To make shaping in your knitting possible, knowing how to decrease the number of stitches on your needles is quite important. In this post, I’m going to show you how to work the left-leaning decrease that is abbreviated with “skp”. Skp stands for “slip 1, knit 1, pass the slipped stitch over the knitted stitch”.
There are, of course, also other left-leaning decreases. Take for example the “slip slip knit” (ssk) decrease. And yes, the result is quite similar to that of the skp, but I find the latter personally much easier to work. That’s the reason I usually include the skp decrease in my patterns and add a note that instead, an ssk can be used if desired.
Below you can find how this decrease is worked, so get your materials and follow along!

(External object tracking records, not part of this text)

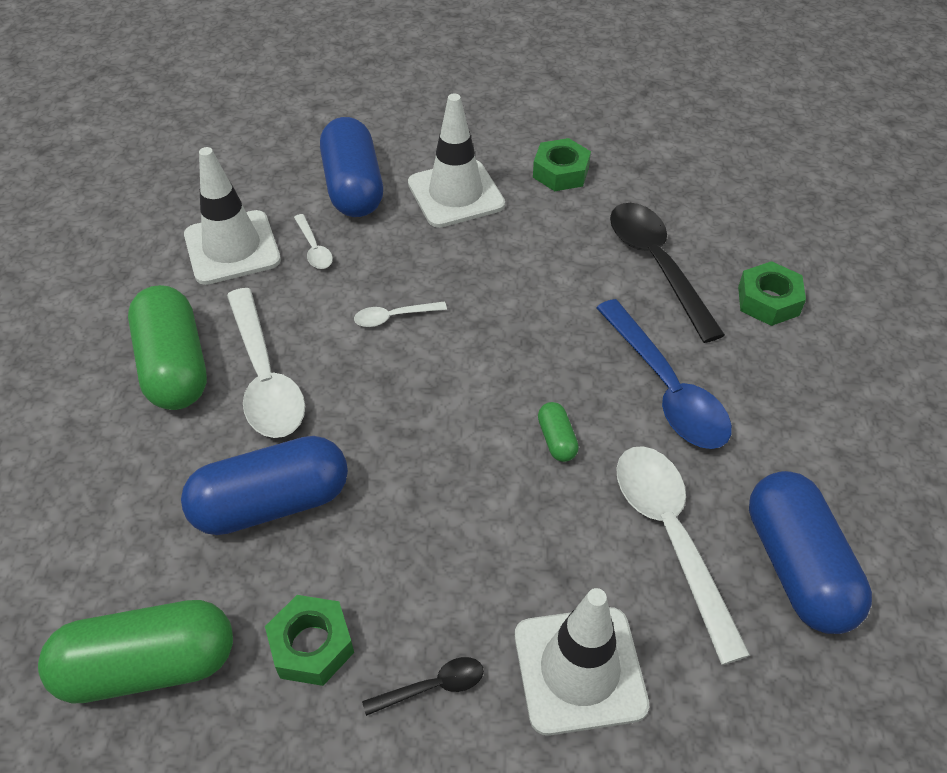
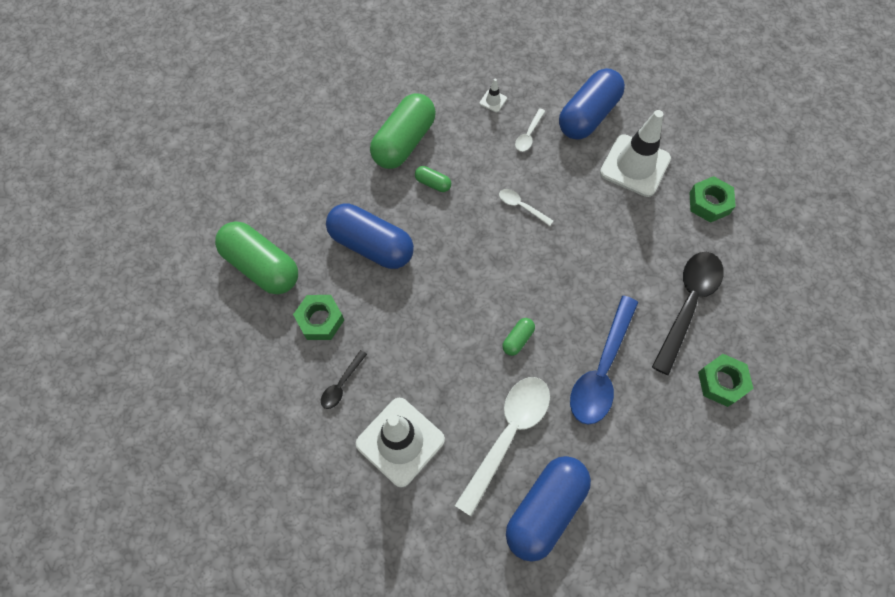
camera: 50 degrees right, 15 degrees up
white traffic cone [184,147,281,285] -> white traffic cone [479,78,507,112], size x0.40
white spoon [227,288,305,438] -> green capsule [415,166,451,192]
black spoon [362,657,484,716] -> black spoon turned 90 degrees clockwise [321,350,367,409]

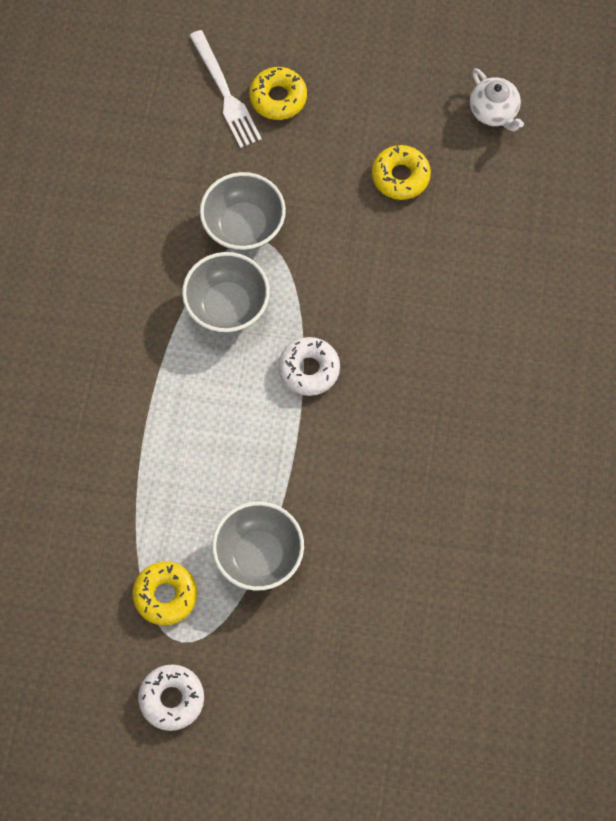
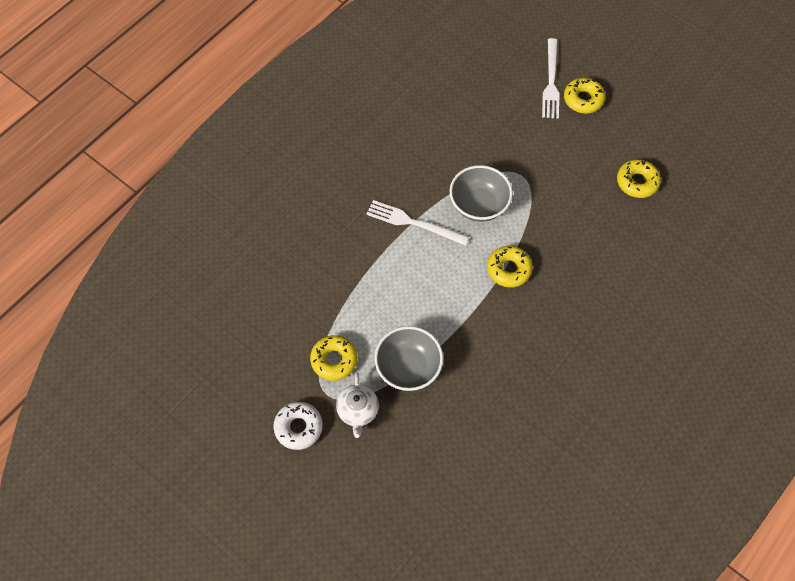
camera: 30 degrees right, 5 degrees down
grey bowl [200,172,286,251] -> none
white donut [279,337,340,396] -> yellow donut [487,246,533,288]
white teapot [470,68,524,131] -> white teapot moved to [336,373,379,438]
none -> white fork [366,200,469,246]

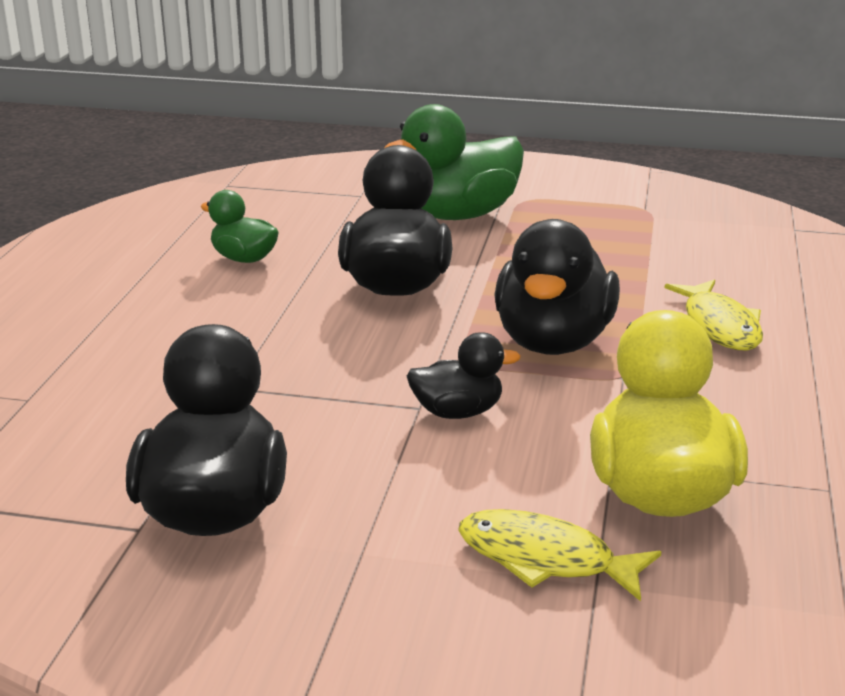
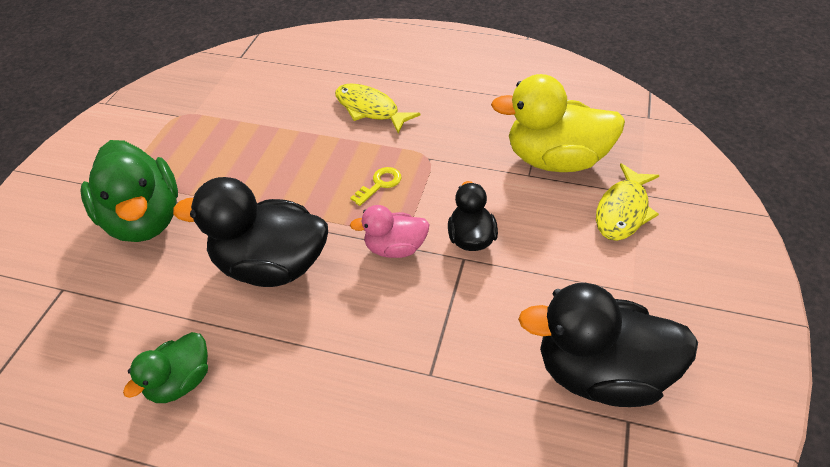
camera: 85 degrees left, 20 degrees up
black duck [494,219,620,355] -> yellow key [351,167,401,206]
yellow fish [664,279,763,351] -> yellow fish turned 135 degrees counterclockwise [335,83,421,134]
none -> pink duck [350,205,430,258]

I’m starting with the same swatch I used in my previous tutorial on the m1bl increase.
Knitting the left-leaning skp decrease step by step
1. First, take your project and work to the spot indicated in your pattern, where you want to make the decrease. In my case, that’s 3 stitches in from the garter stitch edging on the right side of the swatch.
2. Next, insert the tip of the right-hand needle into the first stitch as if to knit…. (It is, of course, possible to insert the needle as if to purl, but this will twist the stitch mount and will make the decrease look like a twisted stitch.).
3. … and slip it onto the right-hand needle without actually knitting it.
4. Next, we are going to knit the second stitch. To do so, we start with inserting the right-hand needle into the first stitch on the other needle as shown below.
5. Wrap the yarn around the needle…
6. ..pull it through the stitch you inserted the right-hand needle in…
7. …and slip the original stitch off the left-hand needle.
8. Next, insert the left-hand needle into the second stitch counted from the tip of the right-hand needle…
9. And pull it over the first stitch from the tip on the right-hand needle to complete the decrease. Do you see how it slants to the left?
And this is how to work the skp decrease! The result in stockinette is shown below. In this example, there are three decrease rows worked every other row, at a distance of 2 stitches from the garter stitch edge.
The decreases in this particular swatch look a bit wibbly/wobbly but in my experience that mostly disappears after blocking. In lace, however, I don’t notice it at all after blocking.